Roxana Saberi was a journalist working in Iran when she was taken prisoner by the Iranians and became a worldwide figure (unbeknownst to her) as her parents and boyfriend drew attention to her case, pleading for her freedom.
Saberi had spent six years in Iran, initially having no intention staying for such a long time. Yet as the years passed, Saberi enjoyed her time in the country her father had been born in, and had begun work on a book focusing on the Iranian way of life that she wanted to share with the West. Saberi always knew that the way things worked in Iran didn't always make sense and rules seemed to shift depending on the mood and administration. Yet, she enjoyed her life there.
Her arrest came unexpectedly, and Saberi was taken away and questioned repeatedly. Finally, after continued threats by her captors, Saberi gave in and gave false information in an attempt to gain her freedom.
Saberi's book is her recollection of the events that took place after her arrest, as well as those leading up to it. While in captivity she was allowed no pencil or paper, and therefore had to reconstruct events according to her memory.

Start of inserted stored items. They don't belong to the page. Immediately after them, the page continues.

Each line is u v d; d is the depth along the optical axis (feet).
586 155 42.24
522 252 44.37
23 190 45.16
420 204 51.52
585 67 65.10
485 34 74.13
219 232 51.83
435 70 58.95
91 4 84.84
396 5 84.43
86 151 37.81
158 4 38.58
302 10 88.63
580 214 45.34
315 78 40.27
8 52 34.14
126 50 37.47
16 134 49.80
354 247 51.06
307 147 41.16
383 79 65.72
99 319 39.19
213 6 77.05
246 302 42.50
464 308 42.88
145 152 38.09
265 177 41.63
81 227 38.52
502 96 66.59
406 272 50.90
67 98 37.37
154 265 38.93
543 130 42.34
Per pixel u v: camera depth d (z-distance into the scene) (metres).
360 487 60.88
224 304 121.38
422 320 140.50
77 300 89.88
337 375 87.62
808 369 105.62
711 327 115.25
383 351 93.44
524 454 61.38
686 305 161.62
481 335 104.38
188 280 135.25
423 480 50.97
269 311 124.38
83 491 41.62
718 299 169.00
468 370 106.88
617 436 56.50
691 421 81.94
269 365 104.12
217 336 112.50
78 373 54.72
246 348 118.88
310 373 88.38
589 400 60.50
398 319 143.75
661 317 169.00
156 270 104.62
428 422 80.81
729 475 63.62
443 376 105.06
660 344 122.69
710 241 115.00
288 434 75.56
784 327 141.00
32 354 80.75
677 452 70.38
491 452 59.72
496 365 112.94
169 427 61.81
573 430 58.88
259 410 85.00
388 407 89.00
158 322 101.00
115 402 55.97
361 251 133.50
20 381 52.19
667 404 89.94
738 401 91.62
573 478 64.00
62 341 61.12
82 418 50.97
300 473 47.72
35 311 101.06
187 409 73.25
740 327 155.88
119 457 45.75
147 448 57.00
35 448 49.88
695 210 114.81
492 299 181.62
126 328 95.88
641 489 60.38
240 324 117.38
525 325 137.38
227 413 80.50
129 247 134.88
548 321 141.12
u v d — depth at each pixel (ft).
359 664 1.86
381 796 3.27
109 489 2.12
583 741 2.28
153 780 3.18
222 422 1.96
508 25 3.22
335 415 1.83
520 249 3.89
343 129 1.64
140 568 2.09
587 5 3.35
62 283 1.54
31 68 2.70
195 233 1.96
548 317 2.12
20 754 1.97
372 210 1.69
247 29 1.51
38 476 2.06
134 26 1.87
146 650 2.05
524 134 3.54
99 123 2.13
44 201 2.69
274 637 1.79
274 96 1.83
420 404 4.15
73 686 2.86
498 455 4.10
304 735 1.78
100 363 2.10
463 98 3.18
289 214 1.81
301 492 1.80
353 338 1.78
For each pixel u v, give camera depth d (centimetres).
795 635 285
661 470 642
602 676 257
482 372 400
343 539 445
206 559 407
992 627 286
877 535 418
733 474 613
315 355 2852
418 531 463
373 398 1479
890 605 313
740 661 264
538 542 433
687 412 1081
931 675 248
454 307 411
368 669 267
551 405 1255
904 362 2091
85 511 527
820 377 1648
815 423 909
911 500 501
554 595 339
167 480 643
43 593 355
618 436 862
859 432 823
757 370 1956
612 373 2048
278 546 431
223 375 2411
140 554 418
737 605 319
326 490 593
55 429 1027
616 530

When Saberi failed to send her daily email to her parents or return home to her apartment, her family and boyfriend were alerted to her disappearance. While she was unaware of what was going on in the outside world, efforts were being made to obtain her release, and Saberi was featured in newspapers around the globe. Relying on her faith, Saberi spent her months in prison praying for her release, but at peace with her decision to eventually recant her initial testimony and tell the truth.
Today Saberi lives in her North Dakota hometown and speaks to groups about her experience in Iran. As she promised a fellow inmate in Evin prison, the message she conveys is not just about the Iranian government and their corrup court system, but about the wonderful people she met along the way: citizens looking for a way to live their lives, have families and hold jobs, awaiting some of the freedoms that we take for granted.